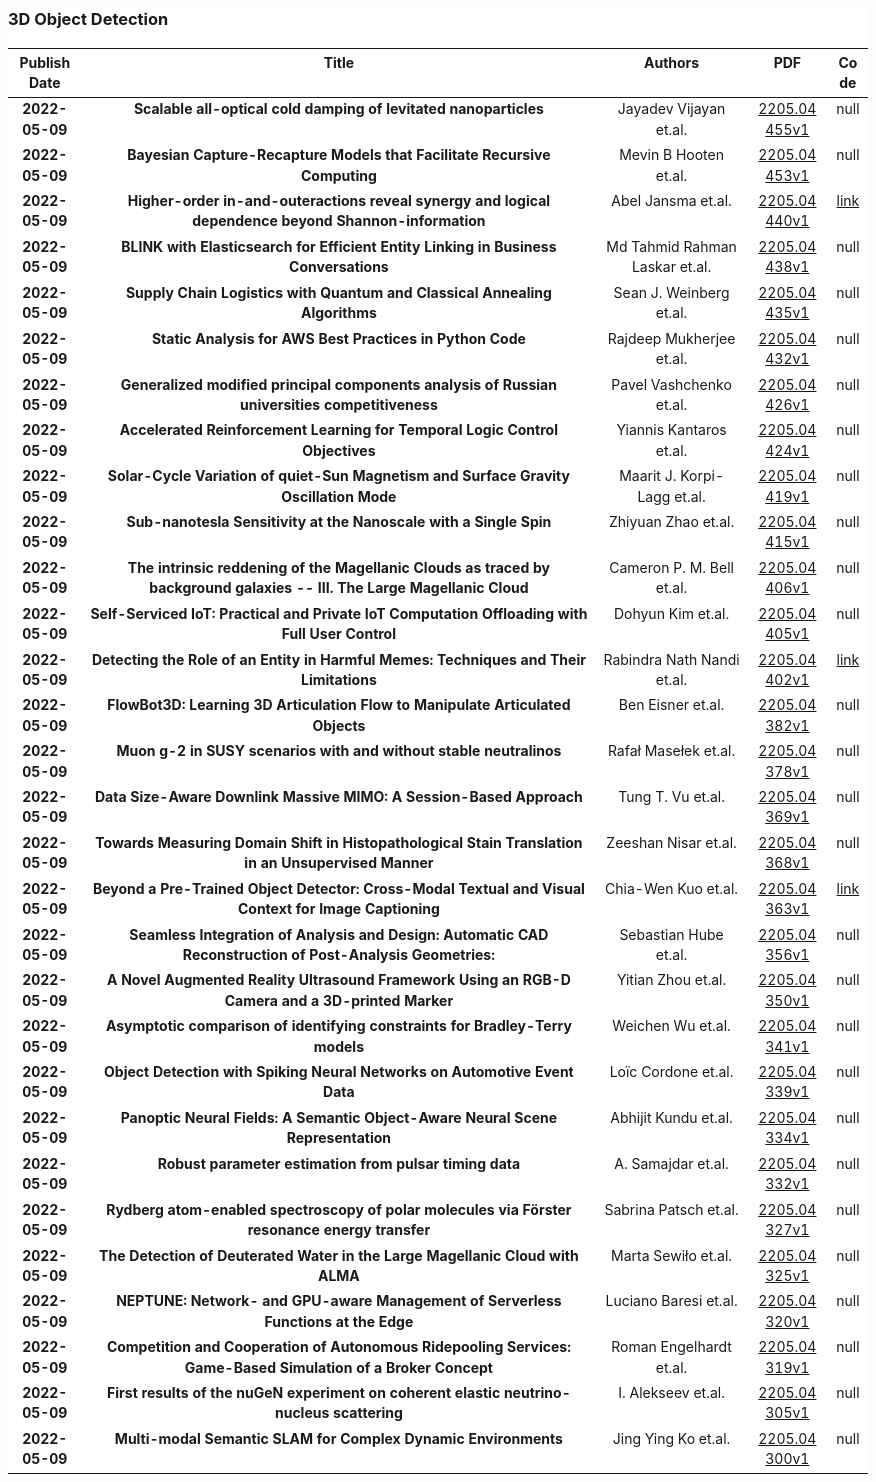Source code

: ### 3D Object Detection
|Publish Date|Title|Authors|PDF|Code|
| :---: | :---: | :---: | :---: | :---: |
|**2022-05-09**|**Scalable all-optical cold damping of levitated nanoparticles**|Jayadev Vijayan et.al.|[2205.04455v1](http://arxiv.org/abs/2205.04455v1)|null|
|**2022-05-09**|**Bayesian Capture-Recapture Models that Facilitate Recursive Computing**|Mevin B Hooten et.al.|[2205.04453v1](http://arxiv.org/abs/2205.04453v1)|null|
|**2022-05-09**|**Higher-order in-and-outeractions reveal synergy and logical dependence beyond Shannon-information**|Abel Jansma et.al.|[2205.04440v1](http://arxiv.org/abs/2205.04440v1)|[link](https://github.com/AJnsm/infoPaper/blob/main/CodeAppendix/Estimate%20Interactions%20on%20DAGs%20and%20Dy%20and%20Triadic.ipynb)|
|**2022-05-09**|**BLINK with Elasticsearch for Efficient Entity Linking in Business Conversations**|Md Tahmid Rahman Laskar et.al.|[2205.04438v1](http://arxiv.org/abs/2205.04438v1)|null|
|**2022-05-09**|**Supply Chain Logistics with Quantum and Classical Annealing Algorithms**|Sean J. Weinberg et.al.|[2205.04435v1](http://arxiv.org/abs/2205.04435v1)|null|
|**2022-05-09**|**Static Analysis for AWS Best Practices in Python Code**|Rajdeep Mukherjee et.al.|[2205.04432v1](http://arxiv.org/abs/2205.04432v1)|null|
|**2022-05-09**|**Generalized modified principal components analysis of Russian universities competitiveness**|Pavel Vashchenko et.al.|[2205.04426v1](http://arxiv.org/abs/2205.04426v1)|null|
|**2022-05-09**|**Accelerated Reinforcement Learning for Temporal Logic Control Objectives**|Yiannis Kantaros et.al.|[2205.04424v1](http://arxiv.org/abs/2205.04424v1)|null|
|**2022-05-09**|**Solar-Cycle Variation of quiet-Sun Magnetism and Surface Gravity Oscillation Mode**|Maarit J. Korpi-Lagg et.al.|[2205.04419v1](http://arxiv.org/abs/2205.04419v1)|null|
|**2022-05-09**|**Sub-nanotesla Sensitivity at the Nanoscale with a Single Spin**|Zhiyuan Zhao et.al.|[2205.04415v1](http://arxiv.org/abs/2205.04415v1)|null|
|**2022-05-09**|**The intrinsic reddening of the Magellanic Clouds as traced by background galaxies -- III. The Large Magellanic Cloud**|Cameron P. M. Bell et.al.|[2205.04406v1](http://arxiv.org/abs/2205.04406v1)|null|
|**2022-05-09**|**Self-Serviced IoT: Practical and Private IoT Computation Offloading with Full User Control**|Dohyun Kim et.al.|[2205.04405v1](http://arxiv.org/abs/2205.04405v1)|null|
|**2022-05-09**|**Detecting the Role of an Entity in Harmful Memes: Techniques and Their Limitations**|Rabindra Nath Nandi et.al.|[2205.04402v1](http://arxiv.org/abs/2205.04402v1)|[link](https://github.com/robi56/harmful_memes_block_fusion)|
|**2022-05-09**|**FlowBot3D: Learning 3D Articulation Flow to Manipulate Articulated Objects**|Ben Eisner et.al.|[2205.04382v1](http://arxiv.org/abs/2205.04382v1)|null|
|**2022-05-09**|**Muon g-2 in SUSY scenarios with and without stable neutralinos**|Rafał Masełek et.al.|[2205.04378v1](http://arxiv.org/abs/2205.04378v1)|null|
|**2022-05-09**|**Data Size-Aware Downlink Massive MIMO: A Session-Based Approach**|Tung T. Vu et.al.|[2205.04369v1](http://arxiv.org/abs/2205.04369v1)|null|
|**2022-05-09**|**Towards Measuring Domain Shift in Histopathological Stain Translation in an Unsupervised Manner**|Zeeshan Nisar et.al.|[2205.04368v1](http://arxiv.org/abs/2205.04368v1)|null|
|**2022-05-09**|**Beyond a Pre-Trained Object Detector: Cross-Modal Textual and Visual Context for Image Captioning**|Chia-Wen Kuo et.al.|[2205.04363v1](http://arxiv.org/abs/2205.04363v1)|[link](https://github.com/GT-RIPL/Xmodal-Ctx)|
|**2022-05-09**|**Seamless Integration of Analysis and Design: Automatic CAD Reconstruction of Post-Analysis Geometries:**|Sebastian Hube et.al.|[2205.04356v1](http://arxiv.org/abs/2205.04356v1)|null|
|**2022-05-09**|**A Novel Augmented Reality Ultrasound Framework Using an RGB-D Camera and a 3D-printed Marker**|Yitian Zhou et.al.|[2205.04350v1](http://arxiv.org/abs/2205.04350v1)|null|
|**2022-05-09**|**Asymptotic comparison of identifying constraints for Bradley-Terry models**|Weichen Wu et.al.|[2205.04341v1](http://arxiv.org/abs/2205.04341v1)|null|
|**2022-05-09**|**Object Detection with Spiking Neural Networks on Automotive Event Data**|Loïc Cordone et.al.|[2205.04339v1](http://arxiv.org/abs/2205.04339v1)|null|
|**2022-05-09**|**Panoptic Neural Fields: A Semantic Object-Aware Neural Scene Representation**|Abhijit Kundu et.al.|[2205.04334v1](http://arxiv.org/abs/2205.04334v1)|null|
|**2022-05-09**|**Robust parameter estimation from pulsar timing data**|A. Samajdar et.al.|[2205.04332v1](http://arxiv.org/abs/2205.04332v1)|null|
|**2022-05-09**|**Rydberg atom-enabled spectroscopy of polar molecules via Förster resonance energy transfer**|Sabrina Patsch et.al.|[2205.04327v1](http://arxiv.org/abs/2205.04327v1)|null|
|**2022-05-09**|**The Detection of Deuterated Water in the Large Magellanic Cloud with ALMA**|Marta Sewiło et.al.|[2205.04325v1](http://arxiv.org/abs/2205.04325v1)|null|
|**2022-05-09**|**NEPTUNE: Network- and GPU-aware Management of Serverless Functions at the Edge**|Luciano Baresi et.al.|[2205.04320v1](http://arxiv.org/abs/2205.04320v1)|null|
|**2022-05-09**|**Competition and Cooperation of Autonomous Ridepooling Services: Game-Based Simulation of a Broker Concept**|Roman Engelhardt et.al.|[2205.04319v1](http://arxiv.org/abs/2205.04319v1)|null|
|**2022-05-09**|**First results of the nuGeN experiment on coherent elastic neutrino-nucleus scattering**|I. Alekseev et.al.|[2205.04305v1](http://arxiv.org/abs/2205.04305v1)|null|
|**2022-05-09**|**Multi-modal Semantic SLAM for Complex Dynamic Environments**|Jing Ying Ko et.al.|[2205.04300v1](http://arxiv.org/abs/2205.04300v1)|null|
--
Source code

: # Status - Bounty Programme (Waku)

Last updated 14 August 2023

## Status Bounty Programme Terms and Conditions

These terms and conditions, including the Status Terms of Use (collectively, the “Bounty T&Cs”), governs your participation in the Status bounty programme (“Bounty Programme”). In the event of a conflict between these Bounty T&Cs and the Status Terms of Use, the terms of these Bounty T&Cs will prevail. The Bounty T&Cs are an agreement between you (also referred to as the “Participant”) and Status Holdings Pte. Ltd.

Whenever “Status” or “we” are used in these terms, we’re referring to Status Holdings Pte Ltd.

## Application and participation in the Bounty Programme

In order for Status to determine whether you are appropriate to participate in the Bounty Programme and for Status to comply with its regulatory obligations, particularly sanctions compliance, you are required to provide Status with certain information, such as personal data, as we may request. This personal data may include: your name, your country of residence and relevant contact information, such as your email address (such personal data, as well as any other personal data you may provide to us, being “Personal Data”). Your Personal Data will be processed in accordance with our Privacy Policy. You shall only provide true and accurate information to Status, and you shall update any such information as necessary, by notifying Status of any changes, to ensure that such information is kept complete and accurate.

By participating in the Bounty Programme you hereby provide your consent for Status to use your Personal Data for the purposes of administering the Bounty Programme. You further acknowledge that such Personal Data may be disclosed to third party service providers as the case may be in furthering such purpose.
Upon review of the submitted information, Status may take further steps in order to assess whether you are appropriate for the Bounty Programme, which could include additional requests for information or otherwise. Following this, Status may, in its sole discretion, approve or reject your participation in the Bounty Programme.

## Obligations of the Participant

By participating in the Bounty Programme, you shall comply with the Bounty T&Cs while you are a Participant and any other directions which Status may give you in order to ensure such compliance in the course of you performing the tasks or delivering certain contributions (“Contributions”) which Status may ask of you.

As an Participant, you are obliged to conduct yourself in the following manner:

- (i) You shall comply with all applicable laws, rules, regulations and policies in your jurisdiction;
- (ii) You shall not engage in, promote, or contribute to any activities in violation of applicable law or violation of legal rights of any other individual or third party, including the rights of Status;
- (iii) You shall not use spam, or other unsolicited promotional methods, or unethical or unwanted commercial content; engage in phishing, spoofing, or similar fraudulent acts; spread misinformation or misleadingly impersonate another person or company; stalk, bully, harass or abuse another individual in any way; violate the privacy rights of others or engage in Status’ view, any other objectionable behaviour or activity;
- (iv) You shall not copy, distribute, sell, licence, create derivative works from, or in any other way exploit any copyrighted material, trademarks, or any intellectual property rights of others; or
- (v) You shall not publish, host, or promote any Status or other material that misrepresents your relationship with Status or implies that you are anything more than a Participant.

» **Task details**
In the listing above, the lines from the one containing "Size-Aware Downlink Massive" through the one containing "parameter estimation from" must be set down exactly, with no other lines.

» **Answer to the problem**
|**2022-05-09**|**Data Size-Aware Downlink Massive MIMO: A Session-Based Approach**|Tung T. Vu et.al.|[2205.04369v1](http://arxiv.org/abs/2205.04369v1)|null|
|**2022-05-09**|**Towards Measuring Domain Shift in Histopathological Stain Translation in an Unsupervised Manner**|Zeeshan Nisar et.al.|[2205.04368v1](http://arxiv.org/abs/2205.04368v1)|null|
|**2022-05-09**|**Beyond a Pre-Trained Object Detector: Cross-Modal Textual and Visual Context for Image Captioning**|Chia-Wen Kuo et.al.|[2205.04363v1](http://arxiv.org/abs/2205.04363v1)|[link](https://github.com/GT-RIPL/Xmodal-Ctx)|
|**2022-05-09**|**Seamless Integration of Analysis and Design: Automatic CAD Reconstruction of Post-Analysis Geometries:**|Sebastian Hube et.al.|[2205.04356v1](http://arxiv.org/abs/2205.04356v1)|null|
|**2022-05-09**|**A Novel Augmented Reality Ultrasound Framework Using an RGB-D Camera and a 3D-printed Marker**|Yitian Zhou et.al.|[2205.04350v1](http://arxiv.org/abs/2205.04350v1)|null|
|**2022-05-09**|**Asymptotic comparison of identifying constraints for Bradley-Terry models**|Weichen Wu et.al.|[2205.04341v1](http://arxiv.org/abs/2205.04341v1)|null|
|**2022-05-09**|**Object Detection with Spiking Neural Networks on Automotive Event Data**|Loïc Cordone et.al.|[2205.04339v1](http://arxiv.org/abs/2205.04339v1)|null|
|**2022-05-09**|**Panoptic Neural Fields: A Semantic Object-Aware Neural Scene Representation**|Abhijit Kundu et.al.|[2205.04334v1](http://arxiv.org/abs/2205.04334v1)|null|
|**2022-05-09**|**Robust parameter estimation from pulsar timing data**|A. Samajdar et.al.|[2205.04332v1](http://arxiv.org/abs/2205.04332v1)|null|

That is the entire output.